Oboje biorą udział w programie "Azja Express" i mają przeżyć za dolara dziennie oraz pokonać określoną trasę. W zwiastunie programu widzimy, jak Małgorzata Rozenek usiłuje w autobusie wytłumaczyć pasażerom, kim jest. Jak się okazało, zrobiła to bardzo na skróty.
Hi is David Beckham end mi is Victoria Beckham - powiedziała "nienaganną" angielszczyzną pokazując na Majdana i siebie.
Zrozumieliście? Najciekawsze jest jednak tłumaczenie Rozenek, dlaczego w ten sposób przedstawiła się pasażerom.
To jest wyrwane z kontekstu, bo to była sytuacja, w której ja grupie gimnajzaistów wietnamskich, którzy nie mówili po angielsku, próbowałam wytłumaczyć, że Radosław jest piłkarzem, a oni nie rozumieli. Więc wpadłam na pomysł, żeby powiedzieć, że to jest David Beckham, bo Davida Beckhama zna każdy.

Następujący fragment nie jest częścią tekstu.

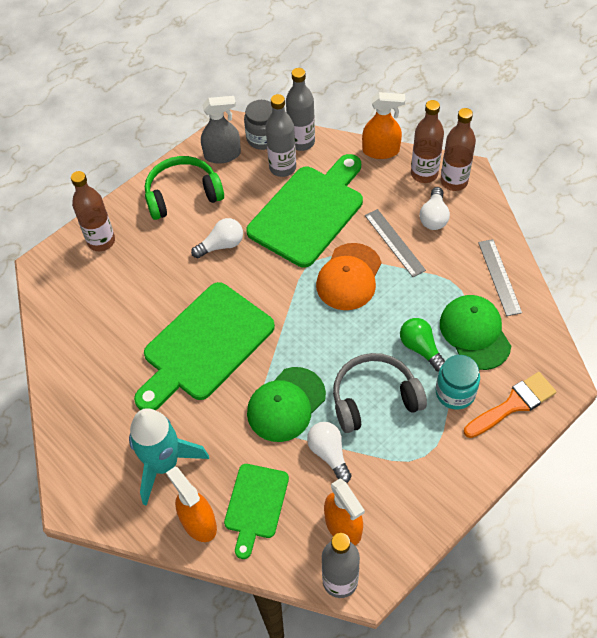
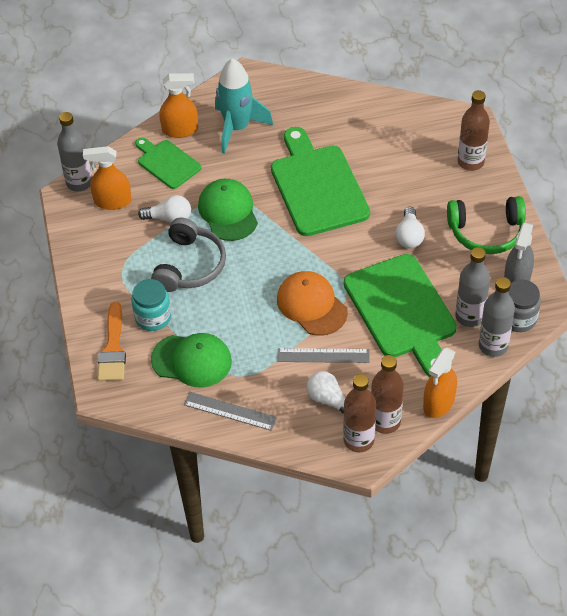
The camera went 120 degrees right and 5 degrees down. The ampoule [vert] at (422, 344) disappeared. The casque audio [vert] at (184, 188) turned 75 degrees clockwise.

A potem, kiedy zobaczyłam nagłe zrozumienie w ich oczach, to się chciałam trochę podciągnąć pod ten fejm. Strzeliłam z Victorią i oczywiście teraz całą ramówkę tłumaczę się tylko z tego - powiedziała w rozmowie z Plotek.pl.
Ach, właśnie, ślub. Wszystko wskazuje na to, że odbędzie się jesienią, czyli już niedługo. Pamiętamy.